Life is precious, it’s ok to push boundaries and sometimes step outside of your box.

I have also strongly started embracing who I am.

Painting, reading, embroidery. Yup… I love embroidery. I joke with my person that  I am a Golden Girl in training .

I have an unhealthy obsession with tacos. I am on a quest for the perfect mascara. At almost 48 I’ve started goofing with fake eyelashes and winged eyeliner because I’ve always wanted to.

That’s my point…

Embrace those things that make you – YOU, but don’t be afraid to do something that maybe you wouldn’t normally.

Eat the cake

Wear those fabulous earrings

Stay in

Go out

By the special creamer for your coffee

In the infamous words of my favorite rockstar “ I’m learnin’ to walk again. I believe I’ve waited long enough.”

My dream for my future is a beautiful velour track suit, a pair of gorgeous prescription sunglasses driving a golf cart around a senior home by the ocean with my grandchildren giggling  by my side. It’s a future at one point I was told I couldn’t have.

Mommas we are allowed to be more or stay exactly as we are. That’s the wonderful gift that each birthday gives us. A yearly celebration of who we are.

Amazing Mommas

 

<3 Caprise

Building Some Fences

As I was getting ready to write this I went to our page and saw this quote from Brene Brown:

“Daring to set boundaries is about having the courage to love ourselves, even when we risk disappointing others.”

This quote hit my chest hard. If I’m being truthful I’m fighting tears as I write this. I have mentioned July was ugly. That damn suitcase I put under my bed keeps sliding closer to the edge.

My hardest month as I’m now going to refer to July has made me rethink what I need. As well as what I give out.

Because if I’m being honest, I am not the greatest friend. It’s not on purpose. But sometimes for me, it’s easier to run than face things head on. Or hold it all in until it’s Saturday night and I’m alone watching a TV show and a random scene makes me cry.

I struggle balancing everything.

I struggle asking for what I need.

I struggle with the fact I can’t be everything to everyone.

I feel like I let everyone down. Except that is not true.

I feel like I am not good enough. That is not true either.

So … over the last few weeks I have been setting boundaries. Which as the lady who has built a wall around herself was actually harder than you’d think. Fences as I am going to call these boundaries,you can see through. Walls don’t show you the reaction on the other side.

I have been speaking up.

Reaching out.

Setting dates.

Working really hard and this one is tough for me- to not compare myself to others.
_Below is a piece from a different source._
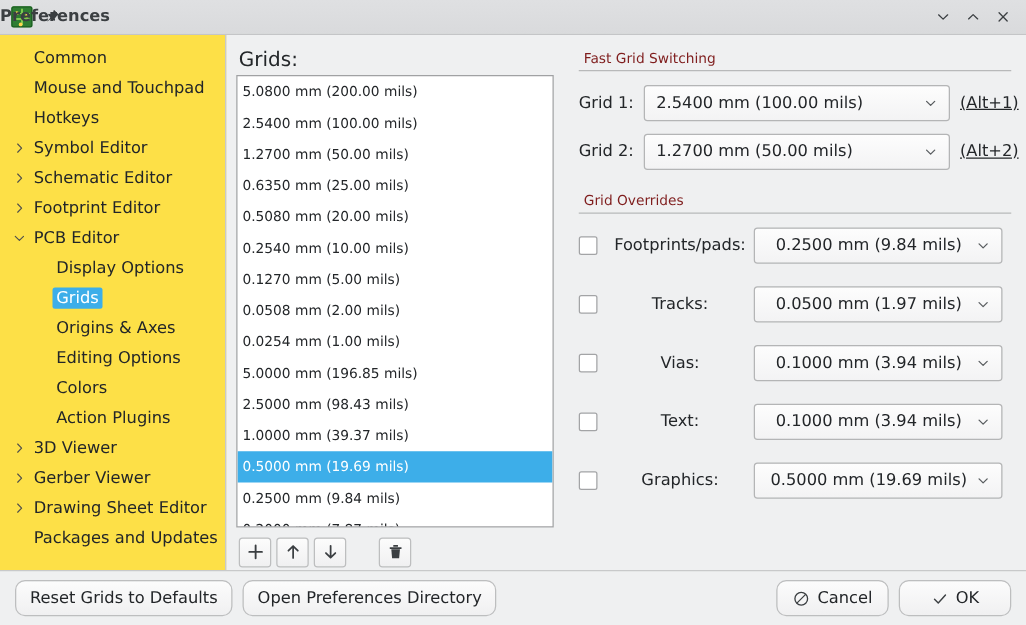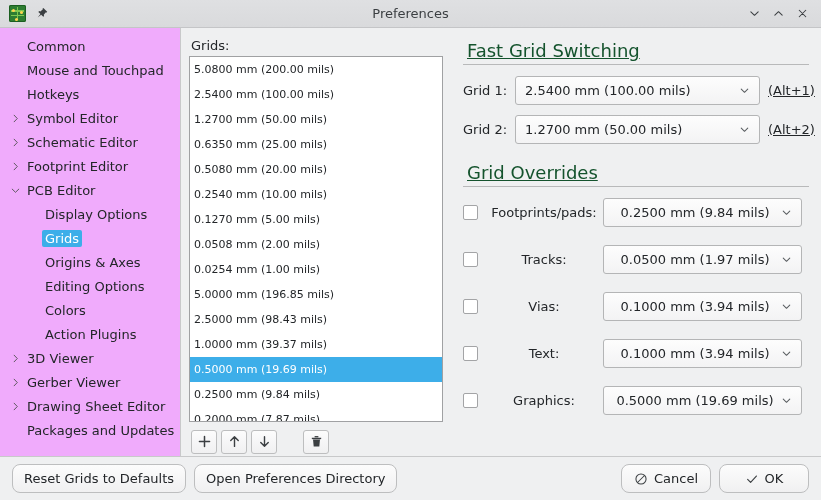"Preferences" .titlebar-title { font-weight: none -> bold; text-align: center -> left }
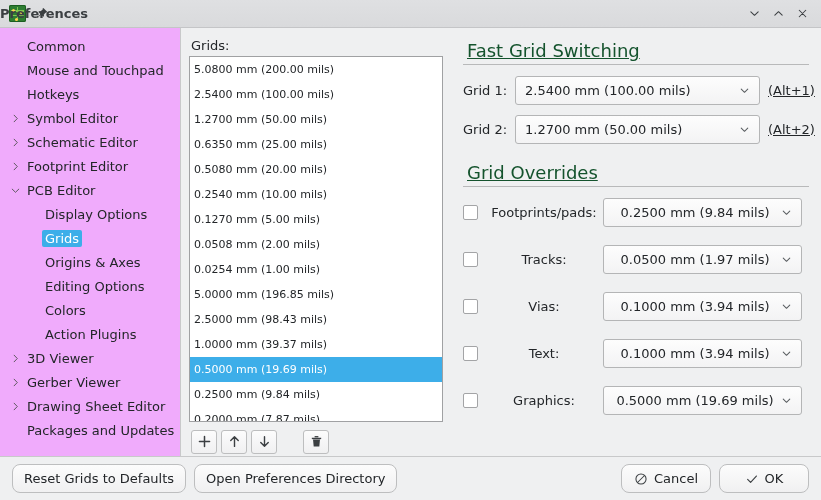"Common" .sidebar { background: #f0abfc -> #fde047 }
Exit from negative talk. Negative situations.

Put my phone down.

Listen to music.

Say yes

Say no

Explain

Or don’t

Tell people I care.

Try not to be so worried, afraid…

I have survived so much. I’m not sure why I seem to forget that. The irony of this is I had someone recently ask me how I am able to keep so calm in stressful situations. I think maybe I’ve just been faking it really well. No more faking. I’m setting those boundaries.

Mommas it’s ok to set boundaries. It’s ok to show yourself the love you show others. It’s ok to struggle. All of those things in your suitcase under your bed… they have made you the amazing person you are.

You may add to it.

You might pull it out and look through it.

Or maybe it will finally collect dust.

Regardless much love Mommas.

I got put a suitcase away and build some more fences.